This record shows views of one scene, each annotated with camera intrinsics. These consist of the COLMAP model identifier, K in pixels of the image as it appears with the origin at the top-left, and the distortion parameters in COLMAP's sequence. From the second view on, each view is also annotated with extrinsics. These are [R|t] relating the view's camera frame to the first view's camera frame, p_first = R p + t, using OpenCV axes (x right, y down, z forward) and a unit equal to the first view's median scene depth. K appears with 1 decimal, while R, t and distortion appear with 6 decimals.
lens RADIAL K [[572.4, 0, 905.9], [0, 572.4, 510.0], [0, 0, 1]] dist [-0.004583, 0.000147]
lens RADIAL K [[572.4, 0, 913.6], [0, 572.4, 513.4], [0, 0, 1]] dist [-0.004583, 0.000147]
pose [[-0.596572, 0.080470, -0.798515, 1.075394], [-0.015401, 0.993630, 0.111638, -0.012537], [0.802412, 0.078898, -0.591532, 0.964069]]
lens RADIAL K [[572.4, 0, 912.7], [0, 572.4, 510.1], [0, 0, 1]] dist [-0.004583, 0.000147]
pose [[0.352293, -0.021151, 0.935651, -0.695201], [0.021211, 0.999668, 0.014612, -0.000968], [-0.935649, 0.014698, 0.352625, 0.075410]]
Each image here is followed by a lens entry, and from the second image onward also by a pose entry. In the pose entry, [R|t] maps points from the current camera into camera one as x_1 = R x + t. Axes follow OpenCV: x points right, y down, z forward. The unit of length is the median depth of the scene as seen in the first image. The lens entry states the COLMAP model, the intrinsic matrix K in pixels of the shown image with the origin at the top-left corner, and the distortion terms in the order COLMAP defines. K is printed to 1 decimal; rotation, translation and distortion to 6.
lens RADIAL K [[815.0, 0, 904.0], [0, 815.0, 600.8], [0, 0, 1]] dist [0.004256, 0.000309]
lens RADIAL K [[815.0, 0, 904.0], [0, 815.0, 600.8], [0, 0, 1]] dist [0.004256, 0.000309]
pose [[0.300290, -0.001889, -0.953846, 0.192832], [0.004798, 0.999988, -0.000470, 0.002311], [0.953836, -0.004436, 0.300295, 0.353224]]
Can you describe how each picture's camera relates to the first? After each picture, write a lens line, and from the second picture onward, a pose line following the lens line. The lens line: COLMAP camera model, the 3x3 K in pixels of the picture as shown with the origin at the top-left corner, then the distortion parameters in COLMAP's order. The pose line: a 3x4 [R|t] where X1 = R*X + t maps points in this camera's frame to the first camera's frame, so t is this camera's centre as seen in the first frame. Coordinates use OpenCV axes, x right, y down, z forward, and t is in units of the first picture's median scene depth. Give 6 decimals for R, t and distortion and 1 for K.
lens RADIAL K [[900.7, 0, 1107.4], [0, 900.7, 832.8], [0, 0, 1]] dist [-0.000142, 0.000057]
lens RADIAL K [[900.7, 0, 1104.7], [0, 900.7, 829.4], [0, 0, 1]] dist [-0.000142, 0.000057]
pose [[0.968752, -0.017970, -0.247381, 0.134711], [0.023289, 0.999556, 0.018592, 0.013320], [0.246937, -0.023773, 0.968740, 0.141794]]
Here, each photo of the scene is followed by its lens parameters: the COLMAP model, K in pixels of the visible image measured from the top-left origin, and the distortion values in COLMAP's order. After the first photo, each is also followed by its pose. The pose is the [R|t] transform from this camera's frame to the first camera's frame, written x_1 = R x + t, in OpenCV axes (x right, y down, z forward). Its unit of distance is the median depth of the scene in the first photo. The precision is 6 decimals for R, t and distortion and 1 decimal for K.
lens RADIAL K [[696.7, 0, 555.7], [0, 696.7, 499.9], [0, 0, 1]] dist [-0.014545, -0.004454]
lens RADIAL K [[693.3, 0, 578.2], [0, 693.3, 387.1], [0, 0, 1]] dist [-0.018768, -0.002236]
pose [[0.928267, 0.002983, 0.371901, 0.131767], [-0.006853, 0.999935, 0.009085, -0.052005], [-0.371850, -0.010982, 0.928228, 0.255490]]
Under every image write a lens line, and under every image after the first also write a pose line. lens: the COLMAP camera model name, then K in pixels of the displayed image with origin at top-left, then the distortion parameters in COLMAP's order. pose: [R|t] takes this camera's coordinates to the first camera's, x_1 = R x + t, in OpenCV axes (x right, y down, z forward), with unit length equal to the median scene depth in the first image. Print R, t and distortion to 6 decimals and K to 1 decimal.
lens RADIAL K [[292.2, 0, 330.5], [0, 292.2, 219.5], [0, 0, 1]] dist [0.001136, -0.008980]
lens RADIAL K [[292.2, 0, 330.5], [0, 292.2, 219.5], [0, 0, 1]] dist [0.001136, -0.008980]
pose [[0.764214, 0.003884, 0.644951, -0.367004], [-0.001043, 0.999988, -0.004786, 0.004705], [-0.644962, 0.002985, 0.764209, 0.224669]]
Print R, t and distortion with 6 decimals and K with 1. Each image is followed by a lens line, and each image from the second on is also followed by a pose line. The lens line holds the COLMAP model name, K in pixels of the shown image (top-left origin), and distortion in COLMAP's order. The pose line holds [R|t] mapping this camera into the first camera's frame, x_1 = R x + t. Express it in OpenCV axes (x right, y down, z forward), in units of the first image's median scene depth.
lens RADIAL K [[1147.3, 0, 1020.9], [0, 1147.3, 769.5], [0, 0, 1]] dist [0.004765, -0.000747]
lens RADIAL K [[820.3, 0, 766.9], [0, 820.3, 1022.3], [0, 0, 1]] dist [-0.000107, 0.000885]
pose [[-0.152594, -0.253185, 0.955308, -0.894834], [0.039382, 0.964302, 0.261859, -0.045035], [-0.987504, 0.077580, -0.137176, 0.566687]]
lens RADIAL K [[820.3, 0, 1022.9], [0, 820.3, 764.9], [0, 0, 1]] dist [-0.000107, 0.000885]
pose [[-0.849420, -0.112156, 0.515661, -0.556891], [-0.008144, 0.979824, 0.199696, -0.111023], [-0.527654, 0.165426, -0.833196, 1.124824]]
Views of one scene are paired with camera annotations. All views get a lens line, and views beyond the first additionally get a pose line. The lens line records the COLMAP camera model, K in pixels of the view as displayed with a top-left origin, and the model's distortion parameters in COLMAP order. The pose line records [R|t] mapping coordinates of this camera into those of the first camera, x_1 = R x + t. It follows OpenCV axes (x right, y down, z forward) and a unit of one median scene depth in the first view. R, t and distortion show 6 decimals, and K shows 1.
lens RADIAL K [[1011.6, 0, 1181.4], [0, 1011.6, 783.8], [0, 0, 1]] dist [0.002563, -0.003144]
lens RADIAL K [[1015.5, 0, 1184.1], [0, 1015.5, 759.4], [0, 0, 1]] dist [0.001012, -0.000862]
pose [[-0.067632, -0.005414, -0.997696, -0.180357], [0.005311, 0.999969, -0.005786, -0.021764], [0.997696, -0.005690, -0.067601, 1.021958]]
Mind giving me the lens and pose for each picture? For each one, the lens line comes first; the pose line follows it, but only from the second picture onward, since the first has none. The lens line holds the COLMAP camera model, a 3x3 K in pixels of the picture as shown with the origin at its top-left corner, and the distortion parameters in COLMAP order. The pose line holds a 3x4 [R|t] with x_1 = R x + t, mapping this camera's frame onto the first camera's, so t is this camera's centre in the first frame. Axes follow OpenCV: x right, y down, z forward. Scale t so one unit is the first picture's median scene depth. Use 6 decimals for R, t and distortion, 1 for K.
- - -
Retype the listing from above, matching it exactly.

This record shows views of one scene, each annotated with camera intrinsics. These consist of the COLMAP model identifier, K in pixels of the image as it appears with the origin at the top-left, and the distortion parameters in COLMAP's sequence. From the second view on, each view is also annotated with extrinsics. These are [R|t] relating the view's camera frame to the first view's camera frame, p_first = R p + t, using OpenCV axes (x right, y down, z forward) and a unit equal to the first view's median scene depth. K appears with 1 decimal, while R, t and distortion appear with 6 decimals.
lens RADIAL K [[572.4, 0, 905.9], [0, 572.4, 510.0], [0, 0, 1]] dist [-0.004583, 0.000147]
lens RADIAL K [[572.4, 0, 913.6], [0, 572.4, 513.4], [0, 0, 1]] dist [-0.004583, 0.000147]
pose [[-0.596572, 0.080470, -0.798515, 1.075394], [-0.015401, 0.993630, 0.111638, -0.012537], [0.802412, 0.078898, -0.591532, 0.964069]]
lens RADIAL K [[572.4, 0, 912.7], [0, 572.4, 510.1], [0, 0, 1]] dist [-0.004583, 0.000147]
pose [[0.352293, -0.021151, 0.935651, -0.695201], [0.021211, 0.999668, 0.014612, -0.000968], [-0.935649, 0.014698, 0.352625, 0.075410]]
Each image here is followed by a lens entry, and from the second image onward also by a pose entry. In the pose entry, [R|t] maps points from the current camera into camera one as x_1 = R x + t. Axes follow OpenCV: x points right, y down, z forward. The unit of length is the median depth of the scene as seen in the first image. The lens entry states the COLMAP model, the intrinsic matrix K in pixels of the shown image with the origin at the top-left corner, and the distortion terms in the order COLMAP defines. K is printed to 1 decimal; rotation, translation and distortion to 6.
lens RADIAL K [[815.0, 0, 904.0], [0, 815.0, 600.8], [0, 0, 1]] dist [0.004256, 0.000309]
lens RADIAL K [[815.0, 0, 904.0], [0, 815.0, 600.8], [0, 0, 1]] dist [0.004256, 0.000309]
pose [[0.300290, -0.001889, -0.953846, 0.192832], [0.004798, 0.999988, -0.000470, 0.002311], [0.953836, -0.004436, 0.300295, 0.353224]]
Can you describe how each picture's camera relates to the first? After each picture, write a lens line, and from the second picture onward, a pose line following the lens line. The lens line: COLMAP camera model, the 3x3 K in pixels of the picture as shown with the origin at the top-left corner, then the distortion parameters in COLMAP's order. The pose line: a 3x4 [R|t] where X1 = R*X + t maps points in this camera's frame to the first camera's frame, so t is this camera's centre as seen in the first frame. Coordinates use OpenCV axes, x right, y down, z forward, and t is in units of the first picture's median scene depth. Give 6 decimals for R, t and distortion and 1 for K.
lens RADIAL K [[900.7, 0, 1107.4], [0, 900.7, 832.8], [0, 0, 1]] dist [-0.000142, 0.000057]
lens RADIAL K [[900.7, 0, 1104.7], [0, 900.7, 829.4], [0, 0, 1]] dist [-0.000142, 0.000057]
pose [[0.968752, -0.017970, -0.247381, 0.134711], [0.023289, 0.999556, 0.018592, 0.013320], [0.246937, -0.023773, 0.968740, 0.141794]]
Here, each photo of the scene is followed by its lens parameters: the COLMAP model, K in pixels of the visible image measured from the top-left origin, and the distortion values in COLMAP's order. After the first photo, each is also followed by its pose. The pose is the [R|t] transform from this camera's frame to the first camera's frame, written x_1 = R x + t, in OpenCV axes (x right, y down, z forward). Its unit of distance is the median depth of the scene in the first photo. The precision is 6 decimals for R, t and distortion and 1 decimal for K.
lens RADIAL K [[696.7, 0, 555.7], [0, 696.7, 499.9], [0, 0, 1]] dist [-0.014545, -0.004454]
lens RADIAL K [[693.3, 0, 578.2], [0, 693.3, 387.1], [0, 0, 1]] dist [-0.018768, -0.002236]
pose [[0.928267, 0.002983, 0.371901, 0.131767], [-0.006853, 0.999935, 0.009085, -0.052005], [-0.371850, -0.010982, 0.928228, 0.255490]]
Under every image write a lens line, and under every image after the first also write a pose line. lens: the COLMAP camera model name, then K in pixels of the displayed image with origin at top-left, then the distortion parameters in COLMAP's order. pose: [R|t] takes this camera's coordinates to the first camera's, x_1 = R x + t, in OpenCV axes (x right, y down, z forward), with unit length equal to the median scene depth in the first image. Print R, t and distortion to 6 decimals and K to 1 decimal.
lens RADIAL K [[292.2, 0, 330.5], [0, 292.2, 219.5], [0, 0, 1]] dist [0.001136, -0.008980]
lens RADIAL K [[292.2, 0, 330.5], [0, 292.2, 219.5], [0, 0, 1]] dist [0.001136, -0.008980]
pose [[0.764214, 0.003884, 0.644951, -0.367004], [-0.001043, 0.999988, -0.004786, 0.004705], [-0.644962, 0.002985, 0.764209, 0.224669]]
Print R, t and distortion with 6 decimals and K with 1. Each image is followed by a lens line, and each image from the second on is also followed by a pose line. The lens line holds the COLMAP model name, K in pixels of the shown image (top-left origin), and distortion in COLMAP's order. The pose line holds [R|t] mapping this camera into the first camera's frame, x_1 = R x + t. Express it in OpenCV axes (x right, y down, z forward), in units of the first image's median scene depth.
lens RADIAL K [[1147.3, 0, 1020.9], [0, 1147.3, 769.5], [0, 0, 1]] dist [0.004765, -0.000747]
lens RADIAL K [[820.3, 0, 766.9], [0, 820.3, 1022.3], [0, 0, 1]] dist [-0.000107, 0.000885]
pose [[-0.152594, -0.253185, 0.955308, -0.894834], [0.039382, 0.964302, 0.261859, -0.045035], [-0.987504, 0.077580, -0.137176, 0.566687]]
lens RADIAL K [[820.3, 0, 1022.9], [0, 820.3, 764.9], [0, 0, 1]] dist [-0.000107, 0.000885]
pose [[-0.849420, -0.112156, 0.515661, -0.556891], [-0.008144, 0.979824, 0.199696, -0.111023], [-0.527654, 0.165426, -0.833196, 1.124824]]
Views of one scene are paired with camera annotations. All views get a lens line, and views beyond the first additionally get a pose line. The lens line records the COLMAP camera model, K in pixels of the view as displayed with a top-left origin, and the model's distortion parameters in COLMAP order. The pose line records [R|t] mapping coordinates of this camera into those of the first camera, x_1 = R x + t. It follows OpenCV axes (x right, y down, z forward) and a unit of one median scene depth in the first view. R, t and distortion show 6 decimals, and K shows 1.
lens RADIAL K [[1011.6, 0, 1181.4], [0, 1011.6, 783.8], [0, 0, 1]] dist [0.002563, -0.003144]
lens RADIAL K [[1015.5, 0, 1184.1], [0, 1015.5, 759.4], [0, 0, 1]] dist [0.001012, -0.000862]
pose [[-0.067632, -0.005414, -0.997696, -0.180357], [0.005311, 0.999969, -0.005786, -0.021764], [0.997696, -0.005690, -0.067601, 1.021958]]
Mind giving me the lens and pose for each picture? For each one, the lens line comes first; the pose line follows it, but only from the second picture onward, since the first has none. The lens line holds the COLMAP camera model, a 3x3 K in pixels of the picture as shown with the origin at its top-left corner, and the distortion parameters in COLMAP order. The pose line holds a 3x4 [R|t] with x_1 = R x + t, mapping this camera's frame onto the first camera's, so t is this camera's centre in the first frame. Axes follow OpenCV: x right, y down, z forward. Scale t so one unit is the first picture's median scene depth. Use 6 decimals for R, t and distortion, 1 for K.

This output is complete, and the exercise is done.